The Anaximander Mountains and the Rhodes Basin at the junction of Cyprus and Hellenic arcs are one of the tectonically most complex regions in the eastern Mediterranean. Harmonically-tilted Messinian and the uppermost Messinian–Pliocene successions across the northern and eastern margins of the Rhodes Basin showed that these regions experienced dramatic subsidence exceeding ~1500–2500 ms (~1125–1875 m @ 1500 m s−1) during the upper Pliocene–Quaternary. Tilted upper Pliocene–Quaternary growth strata wedges showing apparent north-directed downlap along the northern foothills of the Anaximander Mountain suggested that this region experienced ~1000–2500 ms (~750–1125 m) concomitant uplift. The absence of faults showing extensional stratigraphic separations and the relative subsidence rates calculated using amount of tilting collectively suggest that the Rhodes Basin experienced sagging of its deeper basinal regions, which is attributable to the loading effect of the building of the Tauride Mountains modified by the vertical axis rotations of the Beydağları Block and the Island of Rhodes, and the horizontal axis rotation of the Anaximander Mountain.Messinian and uppermost Messinian–Pliocene were tectonically relatively quiet as shown by the harmonically structured and isopachous successions across the Rhodes Basin and Anaximander Mountain. This interval coincides with the paleomagnetically-determined 9° counterclockwise vertical axis rotation of the Island of Rhodes.
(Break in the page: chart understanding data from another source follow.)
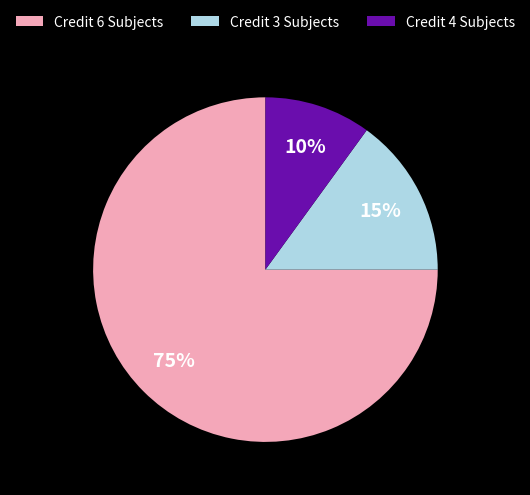

Is there a majority slice in this chart?

Yes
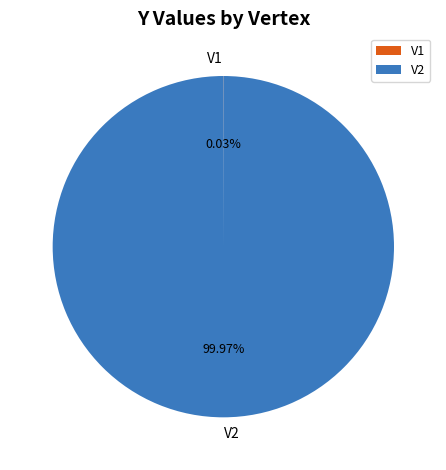

True or false: V2 accounts for 100% of the total.

True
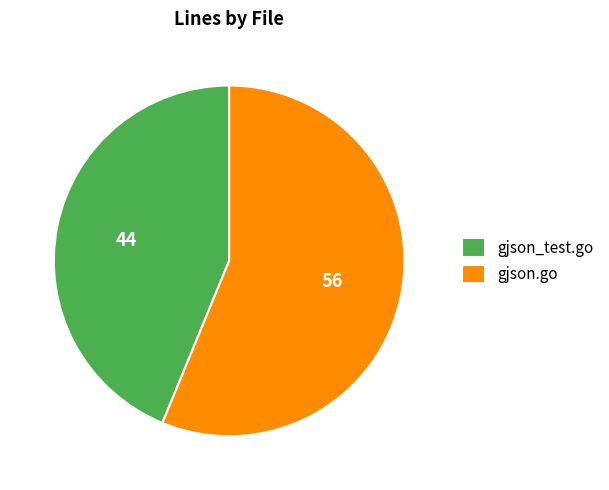

Combined, do gjson.go and gjson_test.go account for over 50%?

Yes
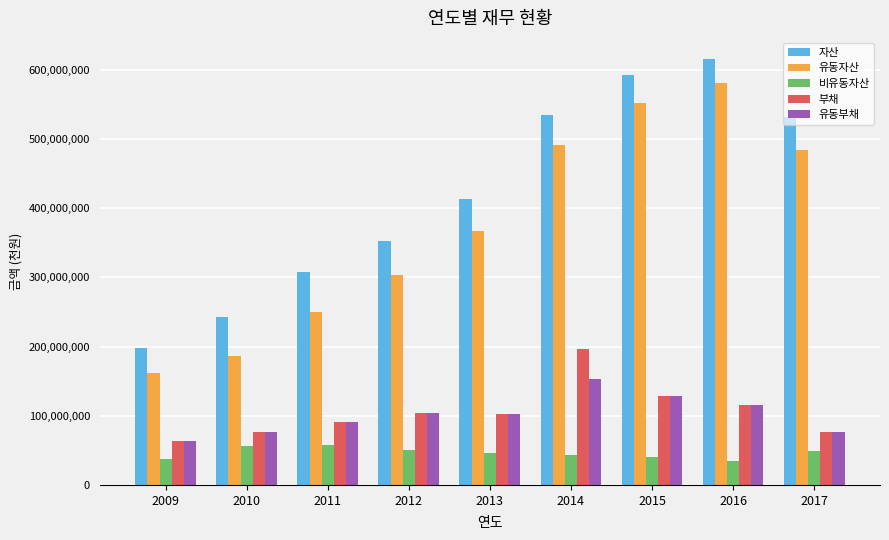

What is the maximum value for 부채?

195863918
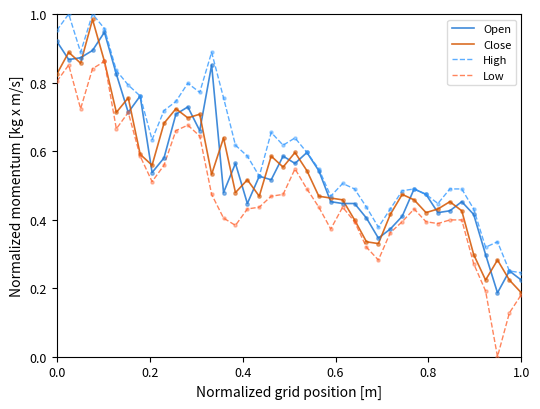

Which series has the largest total across all categories?

High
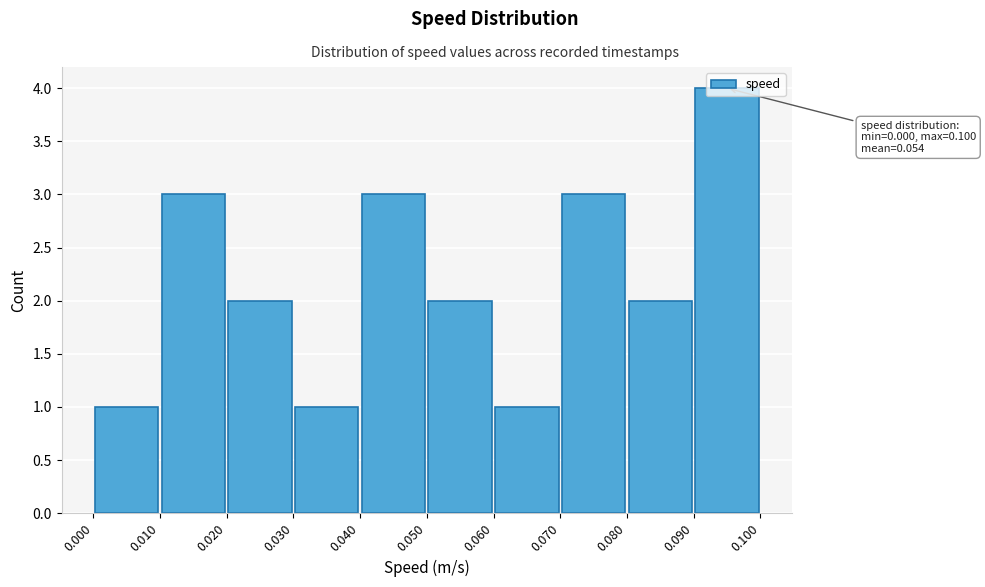

Which range on the x-axis has the tallest bar?

0.090 to 0.100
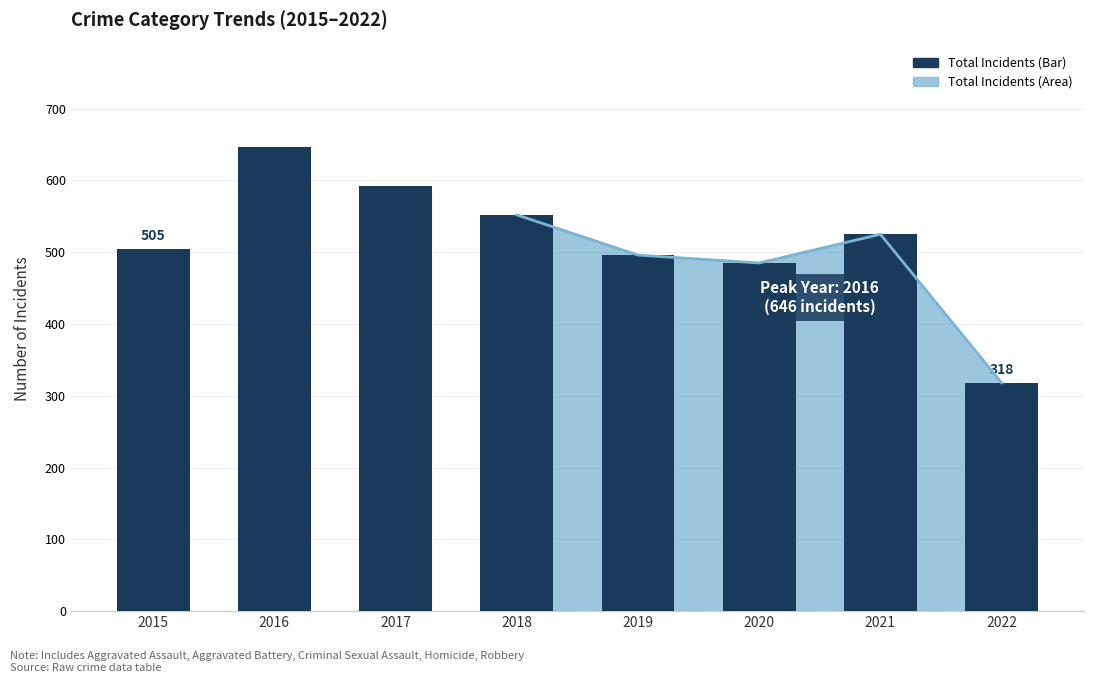

Which has a higher value, 2019 or 2020?

2019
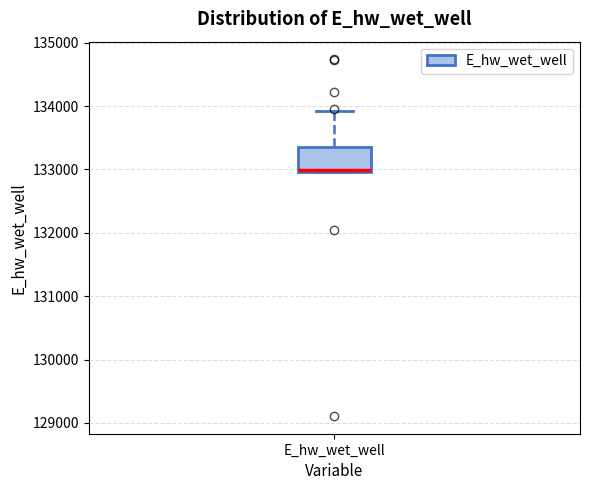

Read this box plot against the y-axis: the position of the median line, the range covered by the box, and the ends of both whiskers. The values are not printed on the chart, so give them approximately, as read against the axis.

median 133000, box 133000 to 133400, whiskers 133000 to 133900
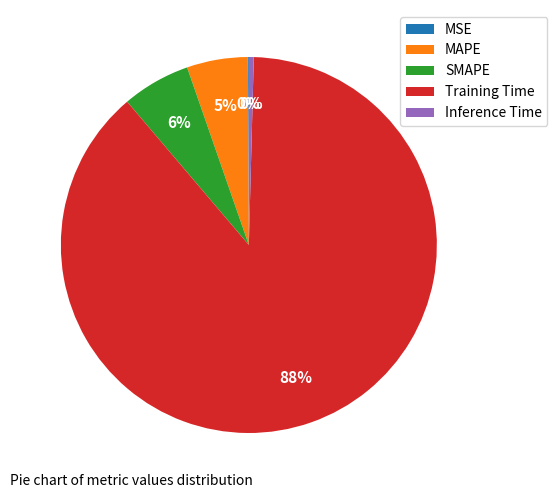

Which has a higher value, Training Time or SMAPE?

Training Time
The dramatic subsidence observed within the Rhodes Basin and the concommitant uplift of the Anaximander Mountain and its western extension occurred broadly coincident with southeast tilting of the Island of Rhodes and its associated 500–600 m subsidence between 2.5 and 1.8 Ma, the northwest tilting between 1.5 and 1.1 Ma, and the associated re-emergence of the southeastern coast. The large counterclockwise rotation of the Island of Rhodes since 0.8 Ma corresponds with the enormous subsidence observed across the northeastern sector of the Rhodes Basin, which brought the shelf-edge deltas from the near-sea level to their present-day depth of 1200–1500 m.